Sources of discomfort: 

(1) Entrenched beliefs— some moral issues are difficult to consider because they force us to confront our foundational values.  For example, those from a wide variety of religious traditions can find it difficult to be completely open-minded to the possibility that abortion and same-sex marriage could be permissible. While they can summarize a particular position on the issue (e.g., for a particular course assignment), many find it difficult to move beyond a “bookish” articulation of the problem towards a genuine consideration of the issues because it threatens to undermine other firmly held beliefs (e.g., religious teachings).

(2) Peer pressure — many students find it difficult to swim against the current of peer opinion. When discussing sex, for example, students want to avoid being seen as either too prudish or too perverted. Sometimes students have views that fall outside the range of perceived acceptability but they refuse to voice them for fear of social disapproval. Other times, it doesn’t even occur them to consider anything outside the norm. In both cases, peer pressure can undermine full consideration of the issues.

(3) Self-interest — shifts in moral position require changes in our behavior. For example, “buying into” arguments for animal rights might demand that we change our eating habits. Often, it is easy to discount these arguments, not because they lack merit, but because we do not want to make the lifestyle changes that might be required if we became convinced by the argument.

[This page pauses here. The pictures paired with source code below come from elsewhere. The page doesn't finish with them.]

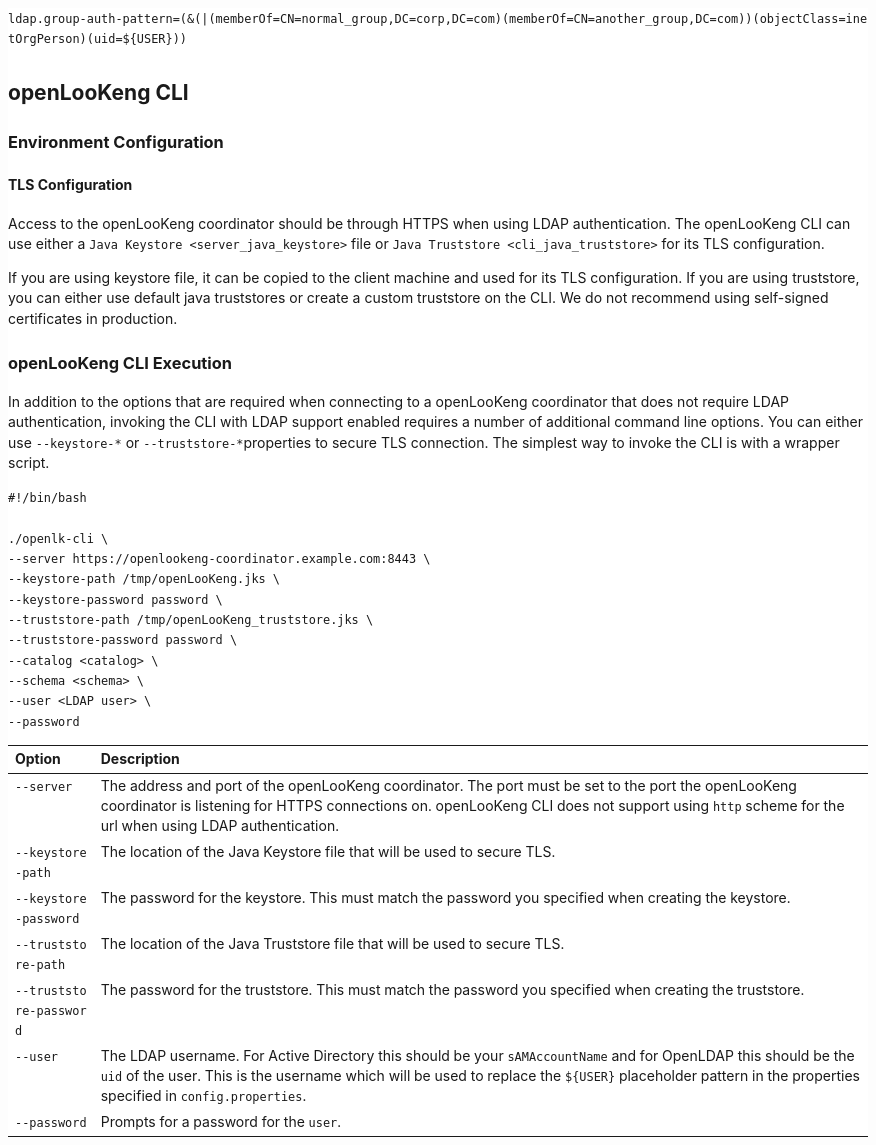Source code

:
 ``` 
ldap.group-auth-pattern=(&(|(memberOf=CN=normal_group,DC=corp,DC=com)(memberOf=CN=another_group,DC=com))(objectClass=inetOrgPerson)(uid=${USER}))
```

openLooKeng CLI
--------

### Environment Configuration

#### TLS Configuration

Access to the openLooKeng coordinator should be through HTTPS when using LDAP authentication. The openLooKeng CLI can use either a `Java Keystore <server_java_keystore>` file or `Java Truststore <cli_java_truststore>` for its TLS configuration.

If you are using keystore file, it can be copied to the client machine and used for its TLS configuration. If you are using truststore, you can either use default java truststores or create a custom truststore on the CLI. We do not recommend using self-signed certificates in production.

### openLooKeng CLI Execution

In addition to the options that are required when connecting to a openLooKeng coordinator that does not require LDAP authentication, invoking the CLI with LDAP support enabled requires a number of additional command line options. You can either use `--keystore-*` or `--truststore-*`properties to secure TLS connection. The simplest way to invoke the CLI is with a wrapper script.

``` shell
#!/bin/bash

./openlk-cli \
--server https://openlookeng-coordinator.example.com:8443 \
--keystore-path /tmp/openLooKeng.jks \
--keystore-password password \
--truststore-path /tmp/openLooKeng_truststore.jks \
--truststore-password password \
--catalog <catalog> \
--schema <schema> \
--user <LDAP user> \
--password
```

| Option                  | Description                                                  |
| :---------------------- | :----------------------------------------------------------- |
| `--server`              | The address and port of the openLooKeng coordinator.  The port must be set to the port the openLooKeng coordinator is listening for HTTPS connections on. openLooKeng CLI does not support using `http` scheme for the url when using LDAP authentication. |
| `--keystore-path`       | The location of the Java Keystore file that will be used to secure TLS. |
| `--keystore-password`   | The password for the keystore. This must match the password you specified when creating the keystore. |
| `--truststore-path`     | The location of the Java Truststore file that will be used to secure TLS. |
| `--truststore-password` | The password for the truststore. This must match the password you specified when creating the truststore. |
| `--user`                | The LDAP username. For Active Directory this should be your `sAMAccountName` and for OpenLDAP this should be the `uid` of the user. This is the username which will be used to replace the `${USER}` placeholder pattern in the properties specified in `config.properties`. |
| `--password`            | Prompts for a password for the `user`.                       |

(4) “Afraid of looking in the mirror” — discussions of moral issues can reveal uncomfortable truths about ourselves. Discussions of racial and gender discrimination, for example, can make us uncomfortable when we realize that we (or those we love) have attitudes and behaviors are insensitive and even hurtful.

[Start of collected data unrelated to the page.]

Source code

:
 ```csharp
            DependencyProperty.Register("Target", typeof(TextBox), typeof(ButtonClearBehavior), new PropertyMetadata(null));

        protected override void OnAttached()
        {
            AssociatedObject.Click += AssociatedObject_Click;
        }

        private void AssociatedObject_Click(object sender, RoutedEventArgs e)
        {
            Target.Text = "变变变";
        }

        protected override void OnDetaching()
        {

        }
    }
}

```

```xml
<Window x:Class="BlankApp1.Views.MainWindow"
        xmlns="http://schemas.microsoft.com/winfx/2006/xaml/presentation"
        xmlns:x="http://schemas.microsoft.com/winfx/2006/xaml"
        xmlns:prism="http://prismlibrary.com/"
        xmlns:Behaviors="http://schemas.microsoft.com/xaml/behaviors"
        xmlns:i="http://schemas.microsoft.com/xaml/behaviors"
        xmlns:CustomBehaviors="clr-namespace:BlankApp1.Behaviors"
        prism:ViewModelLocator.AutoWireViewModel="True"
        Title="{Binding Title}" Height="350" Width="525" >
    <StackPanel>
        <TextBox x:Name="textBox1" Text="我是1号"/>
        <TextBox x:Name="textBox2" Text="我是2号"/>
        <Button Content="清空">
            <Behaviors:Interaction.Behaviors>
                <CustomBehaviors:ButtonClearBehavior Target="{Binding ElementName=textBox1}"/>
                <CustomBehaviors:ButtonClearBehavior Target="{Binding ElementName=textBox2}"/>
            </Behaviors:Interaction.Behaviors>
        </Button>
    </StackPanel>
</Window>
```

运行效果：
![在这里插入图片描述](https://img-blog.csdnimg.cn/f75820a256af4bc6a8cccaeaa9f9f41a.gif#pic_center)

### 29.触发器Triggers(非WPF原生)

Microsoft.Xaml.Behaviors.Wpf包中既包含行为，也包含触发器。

(5) Ripple effects — because moral issues are interrelated, modifying our view on one issue can send ripple effects through our entire conceptual system.  For example, a discussion of euthanasia might lead us to the conclusion the quality life is important and even that some lives are no longer worth living (e.g., extreme pain without the prospect of relief). If true, then we might come to believe that it be better if some people were never born (e.g., extreme pain without the prospect of relief). Thus, thinking carefully about euthanasia might change our view of abortion. Likewise, becoming convinced by arguments for individual freedom in one area (e.g., free speech) can lead us to rethink our views in other areas (e.g., drug legalization, abortion, hate speech). However, if a student senses that a ripple might turn into a tidal wave, they often disengage.

In each case, becoming aware of the sources for our discomfort can help us move beyond a superficial consideration of the issues. In particular, asking a series of metacognitive questions can help uncover whether the discomfort is healthy (e.g., struggle with unfamiliar or difficult material) or unhealthy (e.g., blocked by entrenched beliefs, peer pressure, self-interest, or an inability to look in the mirror).

Questions we might ask our students (or even ourselves):

  • To what extent is my thinking on particular issue being influenced by my firmly held beliefs, the views of my peers, self-interest, a reluctance to take an honest look in the mirror, or concerns about the need revise my entire ethical system?
  • Am I taking the moral issue under consideration seriously? Why or why not?
  • Would I be willing to change my stance if the argument was compelling? Why or why not?
  • Is there something about the view that I cannot bring myself to consider? If so, what?

While awareness of our various blind spots and areas of discomfort will not automatically improve the quality of discussion, it can pave the way for a more meaningful consideration of the issues. As such, metacognitive awareness can facilitate healthy engagement with moral issues.

Reference:

Vygotsky, L. S. (1978). Mind and society: The development of higher mental processes. Cambridge, MA: Harvard University Press.